[Opening Records supplied section]

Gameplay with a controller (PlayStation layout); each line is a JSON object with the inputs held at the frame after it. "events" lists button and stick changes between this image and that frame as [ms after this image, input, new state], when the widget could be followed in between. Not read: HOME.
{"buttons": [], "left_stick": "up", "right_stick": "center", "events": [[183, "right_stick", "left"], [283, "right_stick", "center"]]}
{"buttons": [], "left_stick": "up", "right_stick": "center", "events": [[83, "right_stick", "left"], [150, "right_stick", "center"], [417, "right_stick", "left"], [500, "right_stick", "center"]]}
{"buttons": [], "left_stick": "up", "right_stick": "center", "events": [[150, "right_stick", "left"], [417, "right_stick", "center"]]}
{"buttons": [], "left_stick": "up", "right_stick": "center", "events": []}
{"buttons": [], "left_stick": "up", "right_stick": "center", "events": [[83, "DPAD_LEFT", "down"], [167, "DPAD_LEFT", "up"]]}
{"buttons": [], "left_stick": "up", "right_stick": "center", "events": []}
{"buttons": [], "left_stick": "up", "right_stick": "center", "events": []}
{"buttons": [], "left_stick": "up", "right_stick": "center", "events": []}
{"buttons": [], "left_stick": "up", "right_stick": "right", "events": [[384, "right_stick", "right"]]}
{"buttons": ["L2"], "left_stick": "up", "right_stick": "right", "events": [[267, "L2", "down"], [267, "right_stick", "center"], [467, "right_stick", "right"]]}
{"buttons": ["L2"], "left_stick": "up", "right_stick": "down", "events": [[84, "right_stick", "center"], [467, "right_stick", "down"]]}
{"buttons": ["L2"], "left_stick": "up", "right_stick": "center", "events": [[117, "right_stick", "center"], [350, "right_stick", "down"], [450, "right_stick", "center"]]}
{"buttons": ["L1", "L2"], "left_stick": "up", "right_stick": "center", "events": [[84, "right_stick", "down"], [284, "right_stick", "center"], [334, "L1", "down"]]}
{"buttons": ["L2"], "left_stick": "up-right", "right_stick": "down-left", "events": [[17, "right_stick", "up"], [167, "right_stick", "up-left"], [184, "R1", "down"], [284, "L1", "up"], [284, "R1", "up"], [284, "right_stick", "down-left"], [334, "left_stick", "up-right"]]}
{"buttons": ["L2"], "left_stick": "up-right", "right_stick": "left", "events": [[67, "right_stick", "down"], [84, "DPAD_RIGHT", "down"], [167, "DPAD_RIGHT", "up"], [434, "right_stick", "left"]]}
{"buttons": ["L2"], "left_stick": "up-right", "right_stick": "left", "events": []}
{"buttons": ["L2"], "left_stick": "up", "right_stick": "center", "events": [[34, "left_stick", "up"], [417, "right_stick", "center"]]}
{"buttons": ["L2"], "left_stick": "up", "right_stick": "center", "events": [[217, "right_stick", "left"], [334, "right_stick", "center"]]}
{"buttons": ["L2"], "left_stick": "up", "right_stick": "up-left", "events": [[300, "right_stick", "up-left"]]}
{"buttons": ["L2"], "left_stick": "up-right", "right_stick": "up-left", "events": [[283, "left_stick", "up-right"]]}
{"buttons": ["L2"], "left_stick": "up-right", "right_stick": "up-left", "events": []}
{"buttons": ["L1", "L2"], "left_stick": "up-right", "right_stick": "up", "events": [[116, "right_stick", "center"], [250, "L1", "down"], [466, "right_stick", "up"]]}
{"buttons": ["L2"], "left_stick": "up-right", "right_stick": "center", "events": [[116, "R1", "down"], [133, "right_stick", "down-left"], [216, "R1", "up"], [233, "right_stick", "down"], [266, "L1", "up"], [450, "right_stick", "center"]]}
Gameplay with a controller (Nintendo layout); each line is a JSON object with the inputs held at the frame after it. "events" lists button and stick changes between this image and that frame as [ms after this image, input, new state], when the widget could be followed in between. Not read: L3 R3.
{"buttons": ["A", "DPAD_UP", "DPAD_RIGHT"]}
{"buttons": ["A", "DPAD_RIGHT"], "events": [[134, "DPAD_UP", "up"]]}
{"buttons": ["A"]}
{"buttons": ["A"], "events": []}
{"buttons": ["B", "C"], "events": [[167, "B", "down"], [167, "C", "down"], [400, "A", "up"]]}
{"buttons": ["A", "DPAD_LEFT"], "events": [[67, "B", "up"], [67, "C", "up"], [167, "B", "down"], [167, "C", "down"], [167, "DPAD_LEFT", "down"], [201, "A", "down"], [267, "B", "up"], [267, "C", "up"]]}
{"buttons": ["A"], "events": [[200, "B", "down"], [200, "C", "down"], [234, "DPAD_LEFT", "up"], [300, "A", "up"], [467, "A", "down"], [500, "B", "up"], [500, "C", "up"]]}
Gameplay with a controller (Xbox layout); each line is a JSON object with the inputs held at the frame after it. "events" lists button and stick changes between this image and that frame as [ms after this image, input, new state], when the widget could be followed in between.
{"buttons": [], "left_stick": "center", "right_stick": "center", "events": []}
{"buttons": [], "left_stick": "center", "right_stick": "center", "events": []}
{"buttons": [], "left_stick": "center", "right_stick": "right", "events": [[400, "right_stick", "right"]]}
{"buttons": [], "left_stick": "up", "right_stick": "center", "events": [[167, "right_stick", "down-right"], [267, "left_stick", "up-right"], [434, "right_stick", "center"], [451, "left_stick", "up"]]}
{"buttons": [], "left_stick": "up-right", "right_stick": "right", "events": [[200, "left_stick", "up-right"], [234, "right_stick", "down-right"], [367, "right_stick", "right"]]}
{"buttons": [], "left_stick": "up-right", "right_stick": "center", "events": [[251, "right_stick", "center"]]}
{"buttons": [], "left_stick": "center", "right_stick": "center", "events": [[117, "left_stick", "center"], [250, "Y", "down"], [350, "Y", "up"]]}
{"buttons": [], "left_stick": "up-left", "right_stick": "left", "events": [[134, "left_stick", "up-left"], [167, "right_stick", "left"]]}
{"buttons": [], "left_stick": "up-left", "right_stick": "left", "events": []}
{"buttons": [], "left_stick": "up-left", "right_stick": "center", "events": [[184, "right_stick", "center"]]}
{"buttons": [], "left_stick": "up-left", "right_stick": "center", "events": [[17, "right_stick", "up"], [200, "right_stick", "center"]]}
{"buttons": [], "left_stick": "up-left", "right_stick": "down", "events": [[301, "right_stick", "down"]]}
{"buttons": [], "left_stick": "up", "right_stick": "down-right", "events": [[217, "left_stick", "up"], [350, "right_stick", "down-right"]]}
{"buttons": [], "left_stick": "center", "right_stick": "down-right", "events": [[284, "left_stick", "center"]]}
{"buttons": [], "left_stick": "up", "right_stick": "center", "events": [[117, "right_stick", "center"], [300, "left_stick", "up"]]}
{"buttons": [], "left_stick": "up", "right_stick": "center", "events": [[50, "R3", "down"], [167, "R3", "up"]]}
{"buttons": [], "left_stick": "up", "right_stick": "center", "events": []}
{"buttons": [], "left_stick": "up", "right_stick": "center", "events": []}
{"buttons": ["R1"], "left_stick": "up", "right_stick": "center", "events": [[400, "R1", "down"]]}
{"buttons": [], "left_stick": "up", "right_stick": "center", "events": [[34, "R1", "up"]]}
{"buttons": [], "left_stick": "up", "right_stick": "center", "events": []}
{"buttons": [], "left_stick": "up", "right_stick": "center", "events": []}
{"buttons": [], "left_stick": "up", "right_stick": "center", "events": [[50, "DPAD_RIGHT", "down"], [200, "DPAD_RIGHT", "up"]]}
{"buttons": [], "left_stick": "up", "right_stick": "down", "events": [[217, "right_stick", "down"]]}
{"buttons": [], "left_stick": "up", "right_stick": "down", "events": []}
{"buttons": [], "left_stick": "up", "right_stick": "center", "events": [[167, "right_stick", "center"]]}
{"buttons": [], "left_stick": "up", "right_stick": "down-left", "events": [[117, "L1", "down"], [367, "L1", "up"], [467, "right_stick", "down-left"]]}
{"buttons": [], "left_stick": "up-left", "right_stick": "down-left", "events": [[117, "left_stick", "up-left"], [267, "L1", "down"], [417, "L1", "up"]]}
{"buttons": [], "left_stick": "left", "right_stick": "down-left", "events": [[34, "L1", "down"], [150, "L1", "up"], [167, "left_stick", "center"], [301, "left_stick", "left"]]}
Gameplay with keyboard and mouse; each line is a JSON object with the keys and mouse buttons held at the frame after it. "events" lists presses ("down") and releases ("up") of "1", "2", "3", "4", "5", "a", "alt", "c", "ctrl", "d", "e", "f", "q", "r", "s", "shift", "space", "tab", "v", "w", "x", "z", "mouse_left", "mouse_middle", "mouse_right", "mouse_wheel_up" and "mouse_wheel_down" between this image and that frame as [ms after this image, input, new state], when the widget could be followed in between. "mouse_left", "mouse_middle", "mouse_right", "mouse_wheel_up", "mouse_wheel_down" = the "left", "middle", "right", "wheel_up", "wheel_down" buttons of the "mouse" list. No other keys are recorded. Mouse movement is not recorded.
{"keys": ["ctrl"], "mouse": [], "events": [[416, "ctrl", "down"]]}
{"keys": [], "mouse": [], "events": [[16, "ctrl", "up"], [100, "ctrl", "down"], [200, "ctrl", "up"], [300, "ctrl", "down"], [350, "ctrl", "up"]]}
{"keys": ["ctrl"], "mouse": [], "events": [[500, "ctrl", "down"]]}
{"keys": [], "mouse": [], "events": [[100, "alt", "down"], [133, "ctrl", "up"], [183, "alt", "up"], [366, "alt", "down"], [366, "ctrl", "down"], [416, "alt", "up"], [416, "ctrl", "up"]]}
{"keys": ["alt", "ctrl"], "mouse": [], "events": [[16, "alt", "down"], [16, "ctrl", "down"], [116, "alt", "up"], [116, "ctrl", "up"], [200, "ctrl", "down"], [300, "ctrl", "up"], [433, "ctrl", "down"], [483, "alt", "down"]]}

[Closing Records supplied section]

> [Your assignment]: Your reply should hold every line from the data that contains "changes", copied in full.

> [Completed exercise]:
Gameplay with a controller (PlayStation layout); each line is a JSON object with the inputs held at the frame after it. "events" lists button and stick changes between this image and that frame as [ms after this image, input, new state], when the widget could be followed in between. Not read: HOME.
Gameplay with a controller (Nintendo layout); each line is a JSON object with the inputs held at the frame after it. "events" lists button and stick changes between this image and that frame as [ms after this image, input, new state], when the widget could be followed in between. Not read: L3 R3.
Gameplay with a controller (Xbox layout); each line is a JSON object with the inputs held at the frame after it. "events" lists button and stick changes between this image and that frame as [ms after this image, input, new state], when the widget could be followed in between.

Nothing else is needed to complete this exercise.